I have the same types of fears regarding new jobs, even though somewhere in my mind I know I could do it, the same old fears of "I can't" or "I might fail" come back and haunt me. They shouldn't. My family has way more faith in my abilities than I do.

gitfiddle
08-22-2006, 10:36 PM
CM, I want to be the best at what I do. In the past, if I thought I didn't have a decent chance at being very good at something, I wouldn't try it. I missed a lot of opportunities earlier in my life. I have to will myself to accept being in the middle ground. When circumstances shove me into the foreground, that old feeling kicks in and I have to fight it. I'm not the best, I'm not the worst, and I'm okay with it. Usually. ;) And it's taken me years to get to this place.

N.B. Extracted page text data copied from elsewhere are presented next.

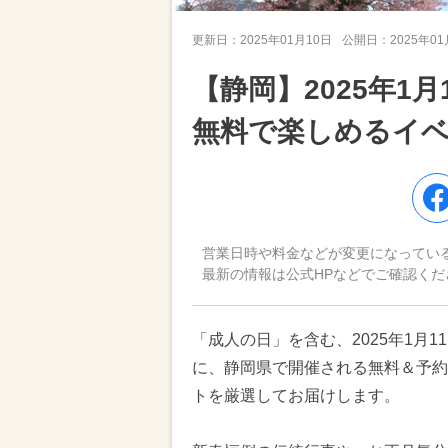
更新日：
2025年01月10日
公開日：
2025年0
【静岡】2025年1月
無料で楽しめるイベ
営業日時や料金などが変更になってい
最新の情報は公式HPなどでご確認くだ
「成人の日」を含む、2025年1月1
に、静岡県で開催される無料＆予約
トを厳選してお届けします。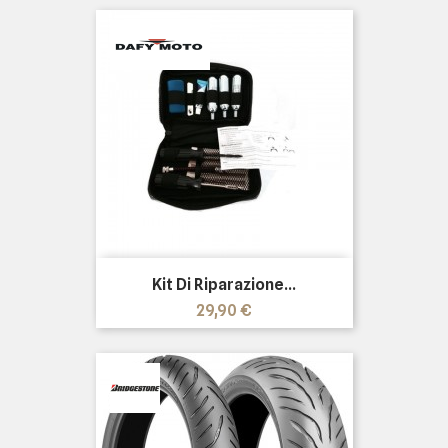
Kit Di Riparazione...
Prezzo
29,90 €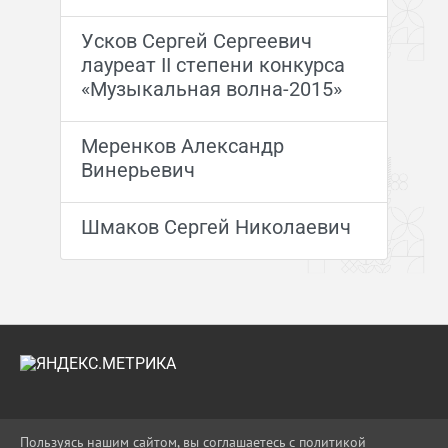
Усков Сергей Сергеевич
лауреат II степени конкурса
«Музыкальная волна-2015»
Меренков Александр
Винерьевич
Шмаков Сергей Николаевич
2026 Г. UO-APS.RU
Пользуясь нашим сайтом, вы соглашаетесь с политикой
ВХОД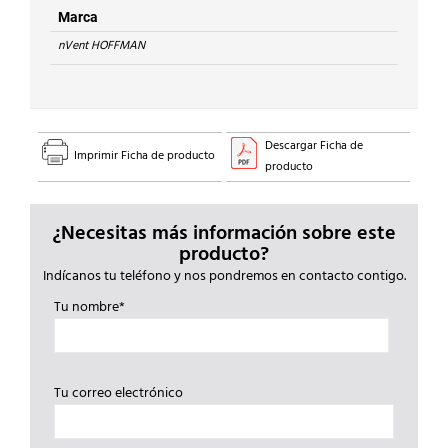
ACERO
Marca
INOXIDABLE
nVent HOFFMAN
304
cantidad
Descargar Ficha de
Imprimir Ficha de producto
producto
¿Necesitas más información sobre este
producto?
Indícanos tu teléfono y nos pondremos en contacto contigo.
Tu nombre*
Tu correo electrónico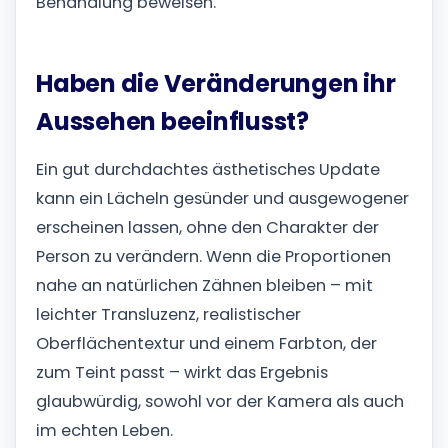
Behandlung beweisen.
Haben die Veränderungen ihr
Aussehen beeinflusst?
Ein gut durchdachtes ästhetisches Update
kann ein Lächeln gesünder und ausgewogener
erscheinen lassen, ohne den Charakter der
Person zu verändern. Wenn die Proportionen
nahe an natürlichen Zähnen bleiben – mit
leichter Transluzenz, realistischer
Oberflächentextur und einem Farbton, der
zum Teint passt – wirkt das Ergebnis
glaubwürdig, sowohl vor der Kamera als auch
im echten Leben.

It's a good idea to make a list of your victories, as you've done. One of my most cherished victories that still boggles my mind is that I am so loved by my family. With low self-esteem, thats almost impossible to accept. I was afraid I'd mess it up. Now I just love them back and enjoy it.

hawk
08-23-2006, 12:04 AM
My son teaches martial arts. Jujitsu. He did not win his last pro match . He came in Second .He was very upset.. But there are thousands of couch potatoes who have no clue how to even begin what he does and many who would never get to the point he is at with all of his self discipline. I cannot imagine the hours he put into it to get where he is at now. He is very leathal. If he thought he should not do it because how can a 5' 8" guy compete with much taller males, than he would not be as awesome looking as he is now.
He has inspires me and checks up on my art work weekly.Pushing me.One step at a time till success. Susie W. is on her way . Her journal is awesome. Check it out . Many here have begun the walk...one step today..one step tomorrow..

gitfiddle
08-23-2006, 01:53 PM
I agree that there are many more benefits to martial arts than winning tournements. It changes your body, your mind and your spirit. Kudos to him!